Ken Newton | News-Press NOW
A statue of St. Benedict stands on the campus of Benedictine College in Atchison, Kansas.
A shelf in Dr. Matt Ramage’s office holds a memento from time spent studying in India, a keepsake noting a miracle performed. Our Lady of Vailankanni commonly gets referred to as “the Lourdes of the East.”
Ramage would travel the country for 17 days, a trek of constant discovery, and he arrived in one church on the Feast Day of Corpus Christi. There, the priest cited in his homily the writings of St. Thomas Aquinas, the 13th century friar and philosopher of which the scholar has made an academic specialty.
The service reinforced for Ramage the universality of his faith and the common thread that binds so many facets of worship in so many different cultures.
“Here you have an Italian theologian that this Indian priest is lecturing on,” he said, remembering the trip. “Every walk of life has saints, which is really beautiful.”
Friday marks All Saints’ Day, a solemn observance in the aftermath of the more mirthful Halloween that precedes it. Saints, in the context of faith, form a bond between heaven and Earth, not only those widely known but the millions unknown.
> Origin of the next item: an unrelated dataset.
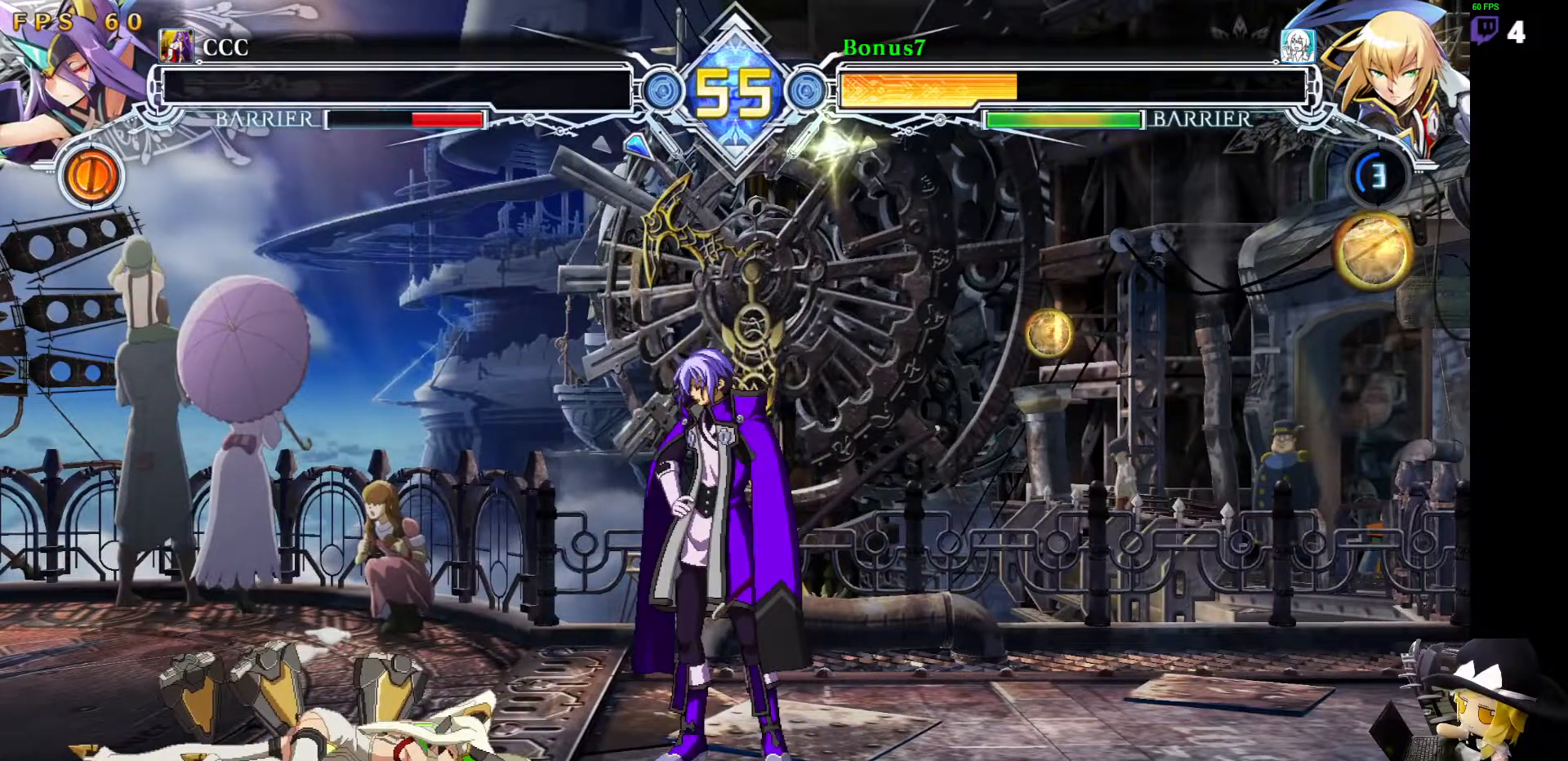
{"buttons": [], "events": [[118, "CROSS", "down"], [253, "CROSS", "up"]]}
In the secular and civic sense, saintliness can be seen in a more common effect. One saint, the patron of Joseph Robidoux, came to mind when a plat got submitted for his townsite in 1843.
In addition to St. Joseph, Missouri has 13 other cities named for saints, from St. Ann to St. Thomas.
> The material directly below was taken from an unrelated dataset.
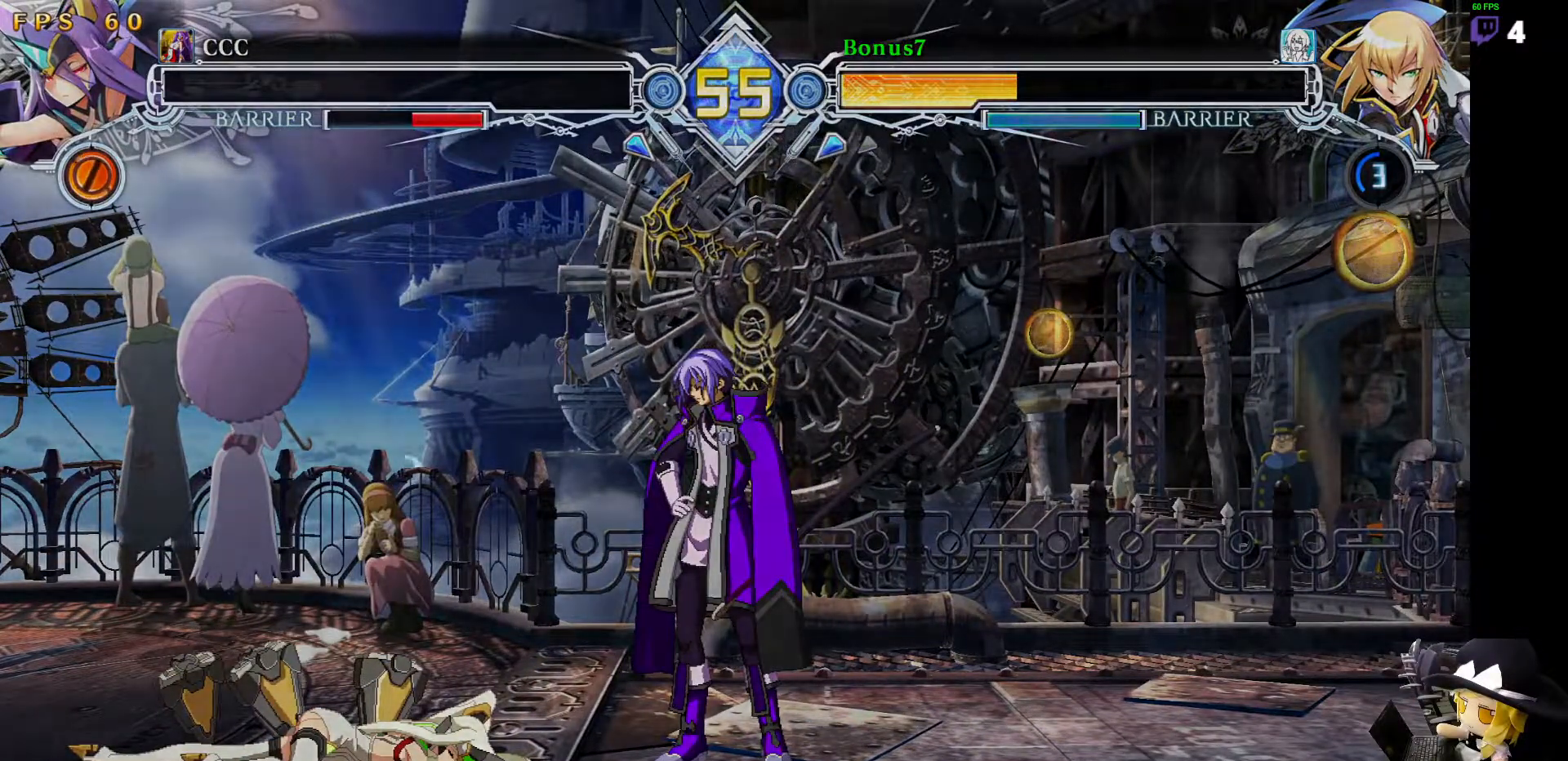
{"buttons": [], "events": []}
Ramage, an associate professor of theology at Benedictine College in Atchison, Kansas, sees the saints as models whose lives, flaws and all, can serve as inspiration.
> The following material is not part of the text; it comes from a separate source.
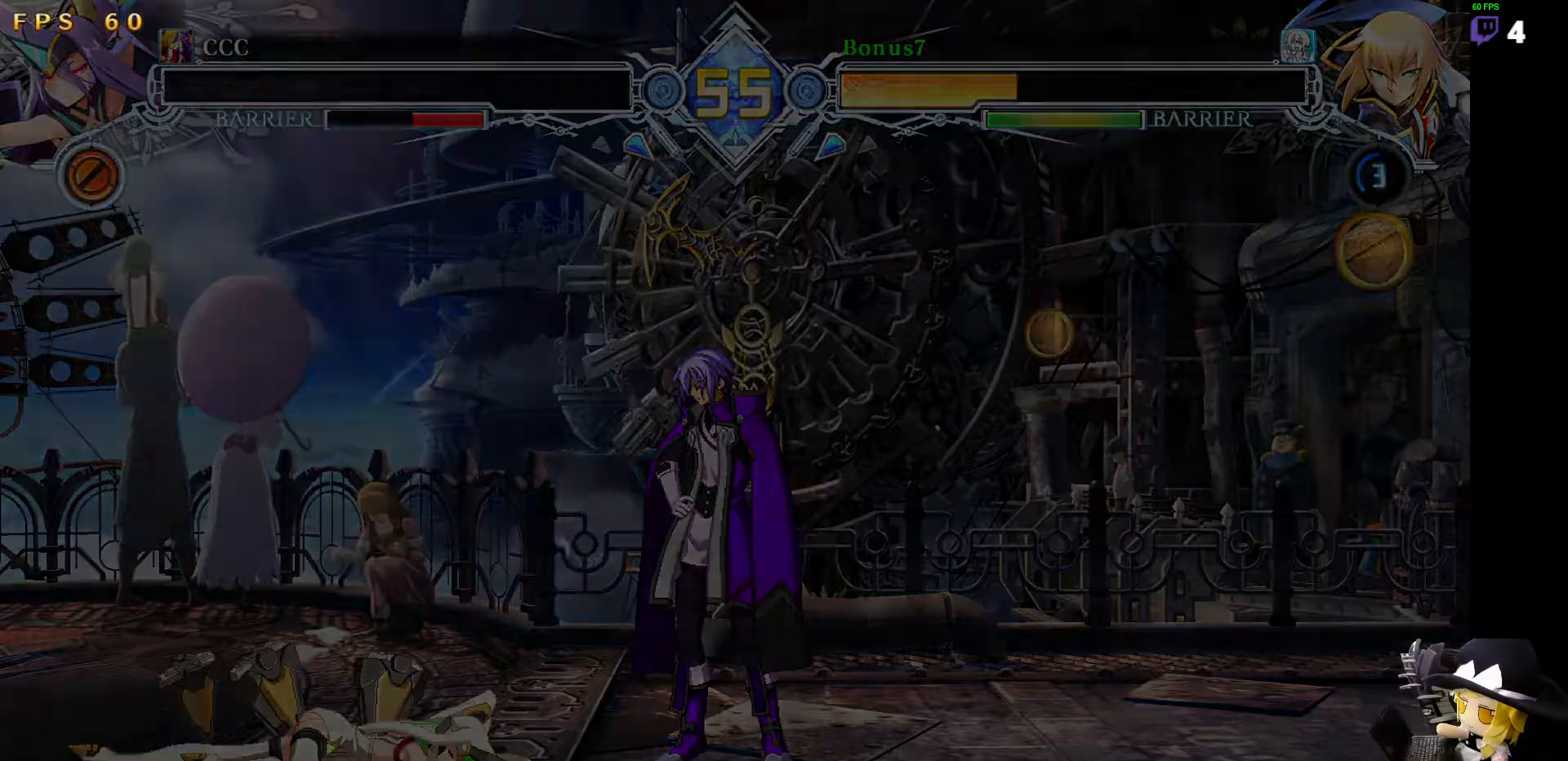
{"buttons": [], "events": []}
“It reminds us, as an example, of what we are called to. We are called to be what they are now,” he said. “One of the beautiful things with that is they were imperfect people, too.”
Imperfect hardly covers it. Quick to anger, quick to express remorse, St. Jerome could not have been an easy soul to be around. St. Augustine, a man of earthly appetites, found salvation within his struggle against personal demons.
“It gives us hope that if we have those problems, that Christ’s grace is enough to get us to heaven and be one with him, also,” Ramage said.
Growing up in Mattoon, Illinois, Ramage has focused on religious studies throughout his academic life, from his undergraduate days at the University of Illinois to his advanced degrees at Catholic universities in Ohio and Florida.
His studies have taken him to Italy and Israel, to Poland and Greece. He has a competence in eight languages.
Throughout his travels, the theologian has found a link that recognizes no international boundaries.
“You have saints in every culture, and ordinarily, they’re normal people,” he said. “So you have these great people who were decapitated for the faith, but for most of us it’s the ordinary details of daily life through which we attain holiness.”
The faithful also pray for the intercession of saints, and personal trials often provide a connection. During some health setbacks in his own life, Ramage learned to turn to saints.
“They have had this immense suffering, but what the church tells us through them is that your happiness and holiness come largely from how you deal with suffering,” he said. “The hope on the other side of that suffering is resurrection.”
On a trip to Rome, in catacombs dating to the second century after Christ’s death, Ramage saw evidence of devotions paid to the saints. It continues to have an impact.
“We’ve prayed to the saints,” he said. “They’ve been put forward as our example of faith.”